▸ COMPITO 1
In quale giorno è stata rilasciata Rimsha Masih, secondo l'articolo sul suo caso?
▸ COMPITO 2
Prosegui l'articolo sul caso di Rimsha Masih, scrivendo il seguito dopo la sua ultima frase.

Nei giorni scorsi la polizia ha depositato il fascicolo di inchiesta relativo a Rimsha Masih, dal quale emerge che non vi sono né indizi, tantomeno prove o testimonianze di colpevolezza a suo carico. Il fermo risale al 16 agosto scorso, quando la giovane cristiana è stata imprigionata in base alla "legge nera", perché avrebbe bruciato pagine del Noorani Qaida, un libro di testo usato per apprendere le basi dell'arabo e del Corano, con impressi dei versetti tratti dal libro sacro dei musulmani. In realtà, sarebbe stato l'imam a gettare pagine bruciate nell'immondizia appena scaricata dalla ragazza, per fomentare una campagna contro la minoranza religiosa e sequestrarne beni e proprietà. Dall'8 settembre, giorno del rilascio, Rimsha e la famiglia vivono in un luogo protetto nel timore di ritorsioni e vendette personali.

Gli agenti della scientifica di Lahore stanno esaminando i resti delle pagine bruciate, per trovare nuovi elementi di accusa contro i responsabili. I risultati saranno disponibili nelle prossime settimane e, forse, potrebbero risultare decisivi per chiarire la vicenda. Finora tre testimoni hanno accusato Khalid Jadoon Chishti, dichiarando che è stato l'imam a montare la vicenda. Tuttavia, ancora in questi giorni Rao Abdur Rahim, avvocato di Hamad Malik, il "grande accusatore" di Rimsha Masih, respinge il documento della polizia e afferma che il testimone ha dovuto "modificare" la versione originaria "dietro pressioni del governo" che voleva il rilascio della ragazza.

▸ BLOCCO DATI

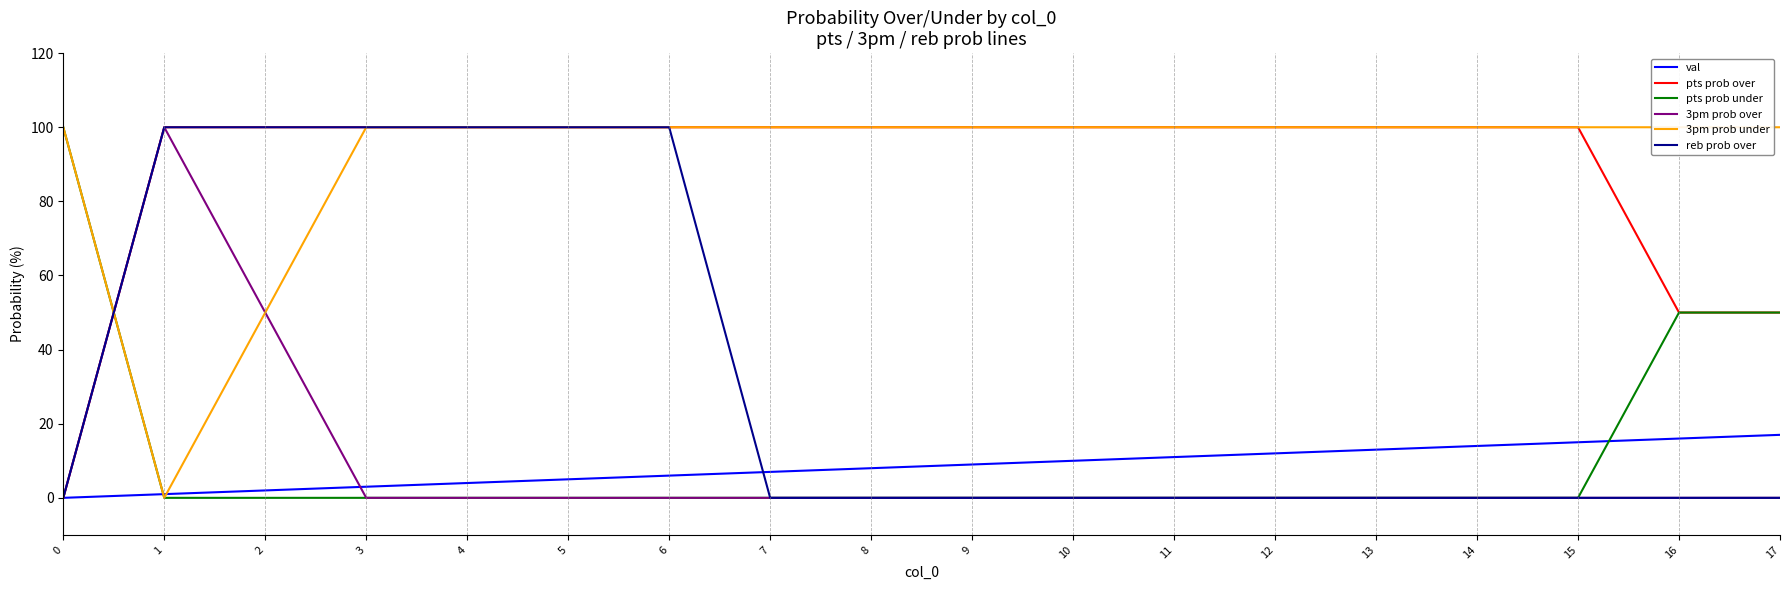

Which series has the widest spread of values?

pts prob over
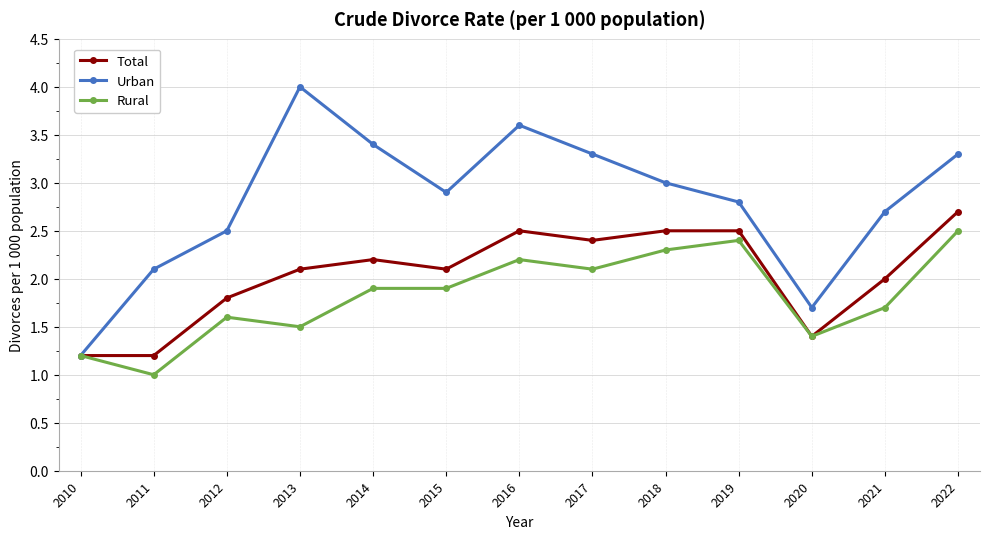

At which category does Urban reach its first local peak?

2013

▸ RISPOSTA 1
L'8 settembre.

▸ RISPOSTA 2
Interpellato da AsiaNews mons. Rufin Anthony, vescovo di Islamabad/Rawalpindi, afferma di "non capire" perché "se non vi sono prove contro Rimsha", il caso è stato trasferito "al giudice del tribunale minorile". E aggiunge senza mezzi termini: "va prosciolta immediatamente" e le accuse a suo carico fatte cadere. Il prelato conferma che "la situazione si fa sempre più critica per le minoranza religiose in Pakistan" e la vicenda della ragazza con problemi mentali, finita alla sbarra per una presunta profanazione del Corano, dovrebbe essere usata "come pietra miliare per fermare gli abusi commessi in nome delle leggi sulla blasfemia". "È tempo - conclude - di promuovere pace e tolleranza".